Your assignment:
The response must consist of each line in the listing that has the word "thumb" in it.
◇ ◇ ◇ ◇ ◇ ◇ ◇
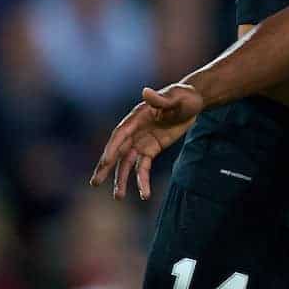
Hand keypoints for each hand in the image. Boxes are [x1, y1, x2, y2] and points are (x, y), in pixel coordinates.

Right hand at [88, 84, 203, 199]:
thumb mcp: (175, 97)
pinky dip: (142, 180)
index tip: (105, 162)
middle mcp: (135, 130)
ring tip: (118, 196)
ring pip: (127, 163)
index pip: (121, 134)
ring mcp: (142, 141)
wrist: (193, 102)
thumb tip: (145, 91)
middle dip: (106, 167)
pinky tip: (144, 194)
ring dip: (122, 179)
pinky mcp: (151, 149)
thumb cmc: (184, 96)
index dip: (112, 147)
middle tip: (95, 182)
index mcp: (137, 117)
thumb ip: (160, 99)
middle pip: (118, 150)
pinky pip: (143, 167)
◇ ◇ ◇ ◇ ◇ ◇ ◇
Task result:
thumb mcp: (175, 97)
thumb tip: (145, 91)
thumb cmc: (184, 96)
thumb ip: (160, 99)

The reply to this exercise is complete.